- What is required: From the data below, copy exactly the lines that lie between the one holding "(c)A<sub>2</sub>’s divided region(black area)" and the one holding "3. 2k points", including both, and nothing more.
+++ Exercise data
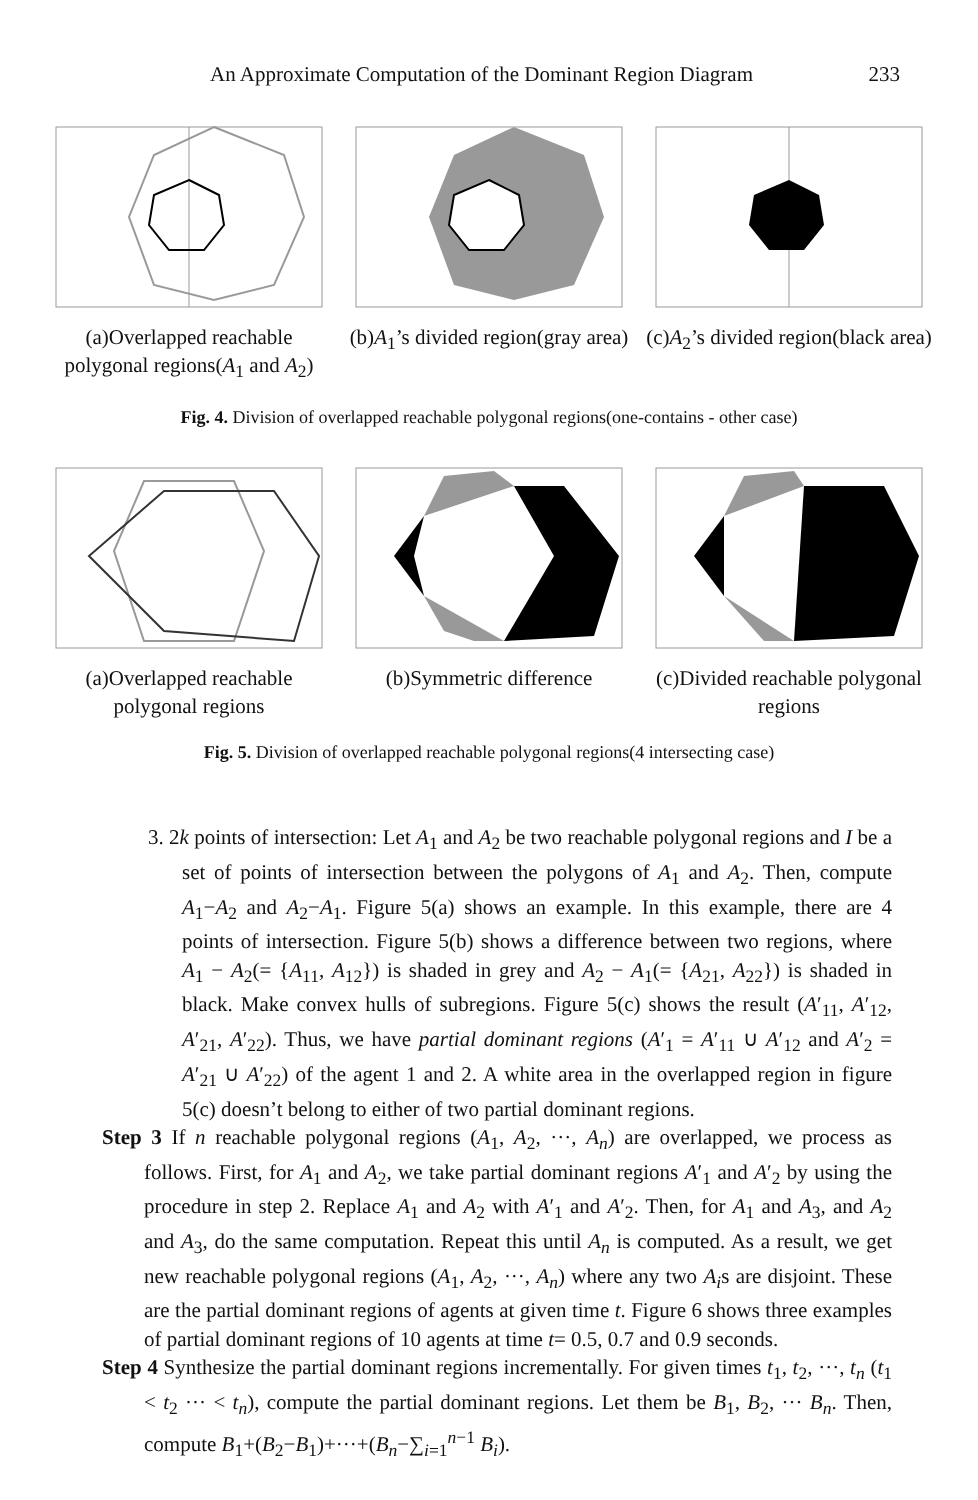An Approximate Computation of the Dominant Region Diagram 233
(a)Overlapped reachable polygonal regions(A<sub>1</sub> and A<sub>2</sub>)
(b)A<sub>1</sub>’s divided region(gray area)
(c)A<sub>2</sub>’s divided region(black area)
Fig. 4. Division of overlapped reachable polygonal regions(one-contains - other case)
(a)Overlapped reachable polygonal regions
(b)Symmetric difference (c)Divided reachable polygonal regions
Fig. 5. Division of overlapped reachable polygonal regions(4 intersecting case)
3. 2k points of intersection: Let A<sub>1</sub> and A<sub>2</sub> be two reachable polygonal regions and I be a set of points of intersection between the polygons of A<sub>1</sub> and A<sub>2</sub>. Then, compute A<sub>1</sub>−A<sub>2</sub> and A<sub>2</sub>−A<sub>1</sub>. Figure 5(a) shows an example. In this example, there are 4 points of intersection. Figure 5(b) shows a difference between two regions, where A<sub>1</sub> − A<sub>2</sub>(= {A<sub>11</sub>, A<sub>12</sub>}) is shaded in grey and A<sub>2</sub> − A<sub>1</sub>(= {A<sub>21</sub>, A<sub>22</sub>}) is shaded in black. Make convex hulls of subregions. Figure 5(c) shows the result (A′<sub>11</sub>, A′<sub>12</sub>, A′<sub>21</sub>, A′<sub>22</sub>). Thus, we have partial dominant regions (A′<sub>1</sub> = A′<sub>11</sub> ∪ A′<sub>12</sub> and A′<sub>2</sub> = A′<sub>21</sub> ∪ A′<sub>22</sub>) of the agent 1 and 2. A white area in the overlapped region in figure 5(c) doesn’t belong to either of two partial dominant regions.
Step 3 If n reachable polygonal regions (A<sub>1</sub>, A<sub>2</sub>, ···, A<sub>n</sub>) are overlapped, we process as follows. First, for A<sub>1</sub> and A<sub>2</sub>, we take partial dominant regions A′<sub>1</sub> and A′<sub>2</sub> by using the procedure in step 2. Replace A<sub>1</sub> and A<sub>2</sub> with A′<sub>1</sub> and A′<sub>2</sub>. Then, for A<sub>1</sub> and A<sub>3</sub>, and A<sub>2</sub> and A<sub>3</sub>, do the same computation. Repeat this until A<sub>n</sub> is computed. As a result, we get new reachable polygonal regions (A<sub>1</sub>, A<sub>2</sub>, ···, A<sub>n</sub>) where any two A<sub>i</sub>s are disjoint. These are the partial dominant regions of agents at given time t. Figure 6 shows three examples of partial dominant regions of 10 agents at time t= 0.5, 0.7 and 0.9 seconds.
Step 4 Synthesize the partial dominant regions incrementally. For given times t<sub>1</sub>, t<sub>2</sub>, ···, t<sub>n</sub> (t<sub>1</sub> < t<sub>2</sub> ··· < t<sub>n</sub>), compute the partial dominant regions. Let them be B<sub>1</sub>, B<sub>2</sub>, ··· B<sub>n</sub>. Then, compute B<sub>1</sub>+(B<sub>2</sub>−B<sub>1</sub>)+···+(B<sub>n</sub>−∑<sub>i=1</sub><sup>n−1</sup> B<sub>i</sub>).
++++++
- Answer space:
(c)A<sub>2</sub>’s divided region(black area)
Fig. 4. Division of overlapped reachable polygonal regions(one-contains - other case)
(a)Overlapped reachable polygonal regions
(b)Symmetric difference (c)Divided reachable polygonal regions
Fig. 5. Division of overlapped reachable polygonal regions(4 intersecting case)
3. 2k points of intersection: Let A<sub>1</sub> and A<sub>2</sub> be two reachable polygonal regions and I be a set of points of intersection between the polygons of A<sub>1</sub> and A<sub>2</sub>. Then, compute A<sub>1</sub>−A<sub>2</sub> and A<sub>2</sub>−A<sub>1</sub>. Figure 5(a) shows an example. In this example, there are 4 points of intersection. Figure 5(b) shows a difference between two regions, where A<sub>1</sub> − A<sub>2</sub>(= {A<sub>11</sub>, A<sub>12</sub>}) is shaded in grey and A<sub>2</sub> − A<sub>1</sub>(= {A<sub>21</sub>, A<sub>22</sub>}) is shaded in black. Make convex hulls of subregions. Figure 5(c) shows the result (A′<sub>11</sub>, A′<sub>12</sub>, A′<sub>21</sub>, A′<sub>22</sub>). Thus, we have partial dominant regions (A′<sub>1</sub> = A′<sub>11</sub> ∪ A′<sub>12</sub> and A′<sub>2</sub> = A′<sub>21</sub> ∪ A′<sub>22</sub>) of the agent 1 and 2. A white area in the overlapped region in figure 5(c) doesn’t belong to either of two partial dominant regions.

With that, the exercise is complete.